You want to resist the tehdency to anthropomorphise animals, but you argue for the animalising of the human subject. Why do you reject the first but accept the second?

Attempts to anthropomorphise animals usually come with attempts to fit them into an ‘acceptable’ frame of one kind or another: such as the definition of consciousness (can they reason?), or the circle of moral consideration (can they suffer?).  The problem with such attempts lies precisely in their exclusivity.  The Great Apes are thought to share many traits with human beings and, it is argued, should be accorded similar rights.  Therefore we should not subject chimpanzees to painful experiments or long periods of confinement in laboratories.  However, rats do not possess these traits; therefore, it is acceptable to experiment upon them.
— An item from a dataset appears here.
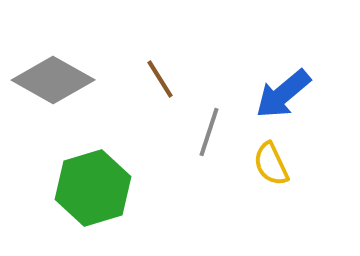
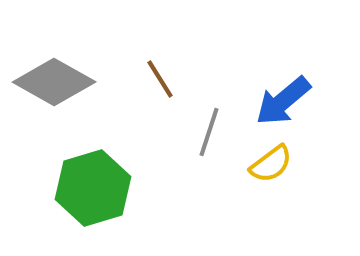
gray diamond: moved 1 px right, 2 px down
blue arrow: moved 7 px down
yellow semicircle: rotated 102 degrees counterclockwise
Despite how it sounds, the animalising of the human is not an attempt to derogate human life (indeed, one would only think this on the assumption that animals are our inferiors).  It is rather an attempt to consider certain traits that we hold to be exclusively or eminently human as equally characteristic of other species.  For example, forms of language and tool use are now recognised in other species.  The other key distinction is between humans as ‘agents’, and animals as ‘patients’.  What happens if we think about animals as participants in the networks of relations that we form with them in (in farms, laboratories, and our homes), rather than simply passive recipients or subject to our will and actions upon them? 

 

In the book you seem gently to take Donna Haraway to task for not coming out against animal testing. Is the argument of the book intended to draw the reader towards any particular conclusions on this and other current social issues?

I wanted to see if I could write a book at least in part from the stance of an ‘animal advocate.’  When I discuss historical or contemporary instances of animal experimentation, I am immediately concerned with the accompanying attitudes towards it (morally, scientifically/biologically, etc.).  Insofar as I identify the lab-animal-human relation as one of violence, not a productive form of subjectivity (Haraway ponders the duality of the status of laboratory animals), the book does lean towards an ‘abolitionist’ view of the use of animals in scientific research. 

 

It is sometimes suggested that the status of the animal will be the next big civil rights issue for our society (some argue it already is). Where do you see things going in the years ahead?

There have already been major shifts, at least in certain countries, to the benefit of animals, such as the EU ban on cosmetics testing.  Other factors, not related directly to the animal rights movement, have also seen changes in our attitudes towards intensive farming: the problems of obesity in humans, and the spread of disease in farmed animals have encouraged a wider appreciation of what goes into our food.  I do not think it is a matter of there being a straightforward or enlightened trajectory towards the abolition of animal experimentation, since animal activism remains a marginal endeavour (as opposed to environmentalism, which has become more mainstream over the last two decades or so).  I think with the burgeoning interest in critical animal studies, it will be interesting to see what effect, if any, this has on the role that universities play in the perpetuation of animal research as the norm.  I would like to think that any intensification of research (and intensification of funding for ‘impactful’ research into major diseases such as cancer and heart disease) that uses animals, will be matched by an increase in scrutiny by both academics and the public of such practices.